An aerial view of flooding in Khuzestan province, Iran, April 5, 2019. (Reuters)
An aerial view of flooding in Khuzestan province, Iran, April 5, 2019. (Reuters)

The floods in Iran, which have raged for more than 30 days, have imposed a stifling “siege” on Arab cities in the southwestern regions of the country, forcing some 500,000 people to leave their homes.

The floods, which have headed south, have left devastation in their wake in the Kurdistan, Kermanshah, Lorestan and Ilam provinces. Interior Ministry figures showed that 24 out of 31 provinces have been affected by the flooding.

“The recent floods are unprecedented... 25 provinces and more than 4,400 villages have been affected,” Interior Minister Abdolreza Rahmani Fazli was quoted as saying in parliament by state news agency IRNA on Sunday.

Fazli said the floods had caused around 350 trillion rials ($2.5 billion) worth of damage.

The European Commission said that 11 million Iranians have been affected and Iranian authorities revealed that 76 people were killed. State television said that the rainfall in the country was unprecedented in 300 years.

Political aspect
A week after the western provinces were struck by floods, President Hassan Rouhani headed to the Ahwaz area to inspect the damage. National Security chief Ali Shamkhani had previously warned that Ahwaz was vulnerable to a “humanitarian catastrophe”, speaking of challenges due to the flooding. The governor of Ahwaz, Gholamreza Shariati, denied these claims.

On Friday, head of the Khomeini Relief Foundation, Parviz Fattah, underscored the severity of the situation in the Arab regions, saying that “this could have been avoided and that the dams authority was mistaken in its estimates.”

Water management
Climate experts, meanwhile, dismissed the government’s assertion that the flooding has helped ease the effects of drought in Iran. They instead said that the flooding was a consequence of climate change, warning that more severe floods should be expected in the future. Meteorological Organization chief, Sahar Tajbakhsh, said that 60 to 65 percent Iranian territories were still suffering from drought. The government has ignored these claims, instead insisting that the drought was over.

Moreover, the floods and heavy rain have exposed the harm dam projects have had on the country’s rivers. The projects have also negatively affected the Hawizeh Marshes, which straddles the Iraq border.

The Ministries of Roads and Urban Development and Energy and the Iranian Revolutionary Guards Corps’ (IRGC) agricultural arm, the Khatam-al Anbiya Construction Headquarters, have all collaborated in setting up dam projects in Iran. Since 1979, ten major dams have been built on the Karun and Karkheh Rivers. Dozens of smaller ones have been constructed to divert river routes and control water levels.

- Apply what you read:
A. Answer from the flood article:
(i) How many people have the floods forced to leave their homes?
(ii) What damage figure did Fazli give for the floods?
(iii) What share of Iranian territory did Sahar Tajbakhsh say was still suffering from drought?
B. Render this sentence from the flood article in Spanish: "Since 1979, ten major dams have been built on the Karun and Karkheh Rivers."
C. Write the next part of the flood article, picking up after its final sentence.

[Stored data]
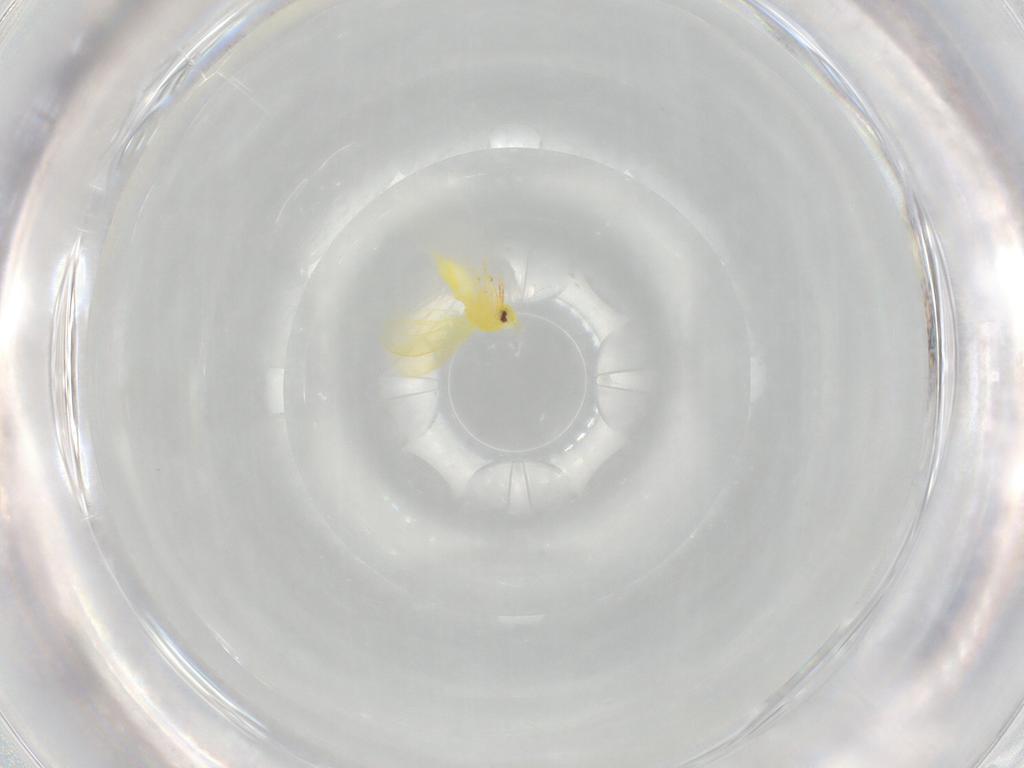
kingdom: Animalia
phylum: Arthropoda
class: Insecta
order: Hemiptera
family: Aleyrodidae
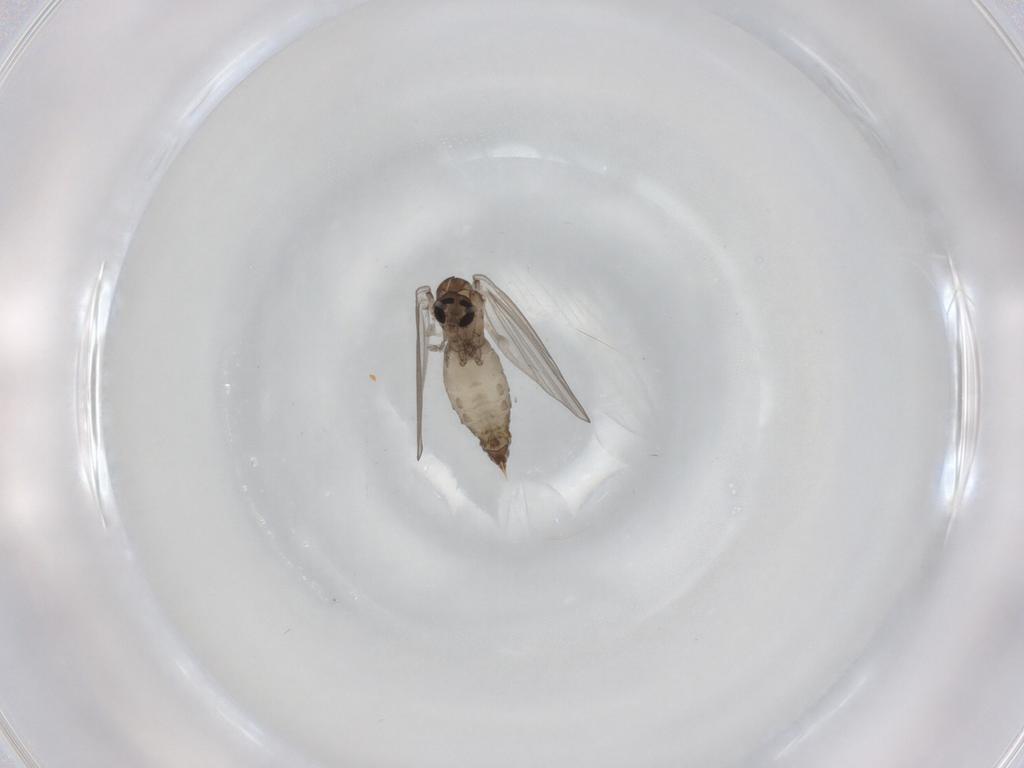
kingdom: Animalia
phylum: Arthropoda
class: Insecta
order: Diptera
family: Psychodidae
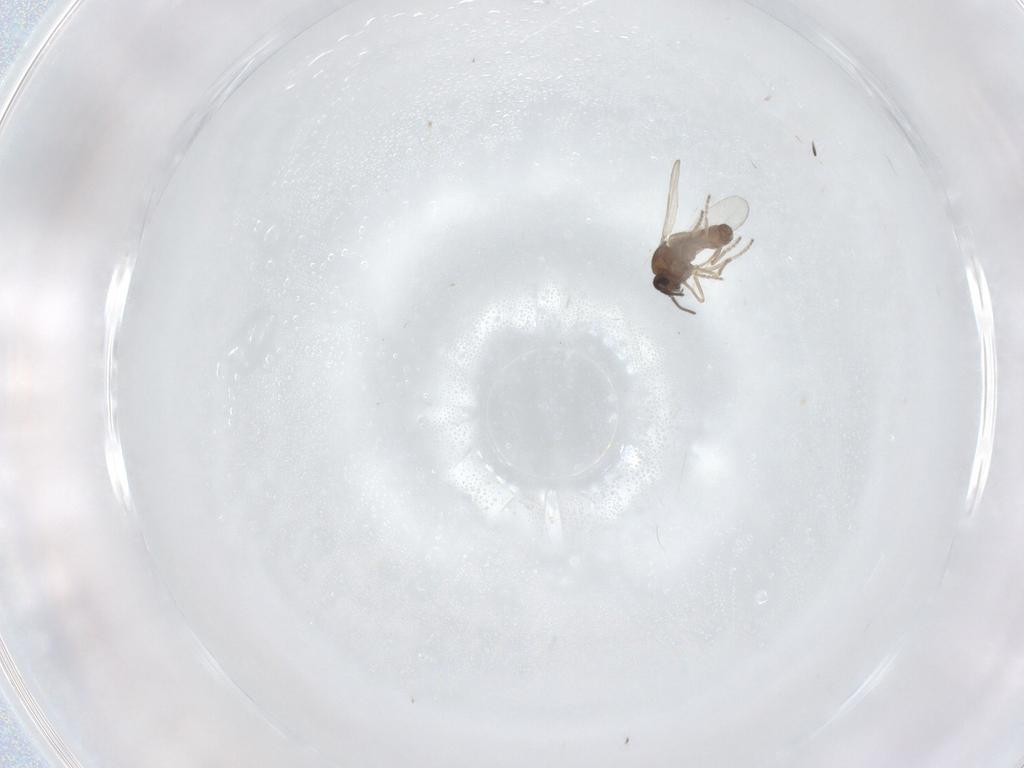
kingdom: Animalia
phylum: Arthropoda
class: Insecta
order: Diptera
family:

- Answers by item:
A.
(i) Some 500,000 people.
(ii) Around 350 trillion rials ($2.5 billion).
(iii) 60 to 65 percent.

B. Desde 1979, se han construido diez grandes presas en los ríos Karún y Karkheh.

C.
Arab residents of the southwestern region have expressed concern over the authorities’ plans to set up two other dams that could divert waters from Ahwaz to central Iran.

Oil facilities
The flooding has exposed the Energy Ministry’s plan to divide the Hawizeh Marshes into several basins to drain the marshes on the Iranian side of the border as part of its efforts to develop the Azadegan oilfield. Activists have launched campaigns in Persian and Arabic against these ambitions. The IRGC and Energy Minister Bijan Namdar Zangeneh have denied the plans and sought to contain local anger.

Arab displacement
The floods have also heightened concerns over the forced displacement of Arabs in the Ahwaz region. In 2005, hundreds of thousands of Arabs marched in protest against then President Mohammad Khatami’s plans to displace them to other regions and encourage non-Arabs to take up residence in their place.

The area has for years suffered from government negligence, most notably after the end of the Iraqi-Iranian war, where it has yet to recover from the impact of the conflict. The authorities have only sought to reconstruct oil facilities and neglected to revive and improve services.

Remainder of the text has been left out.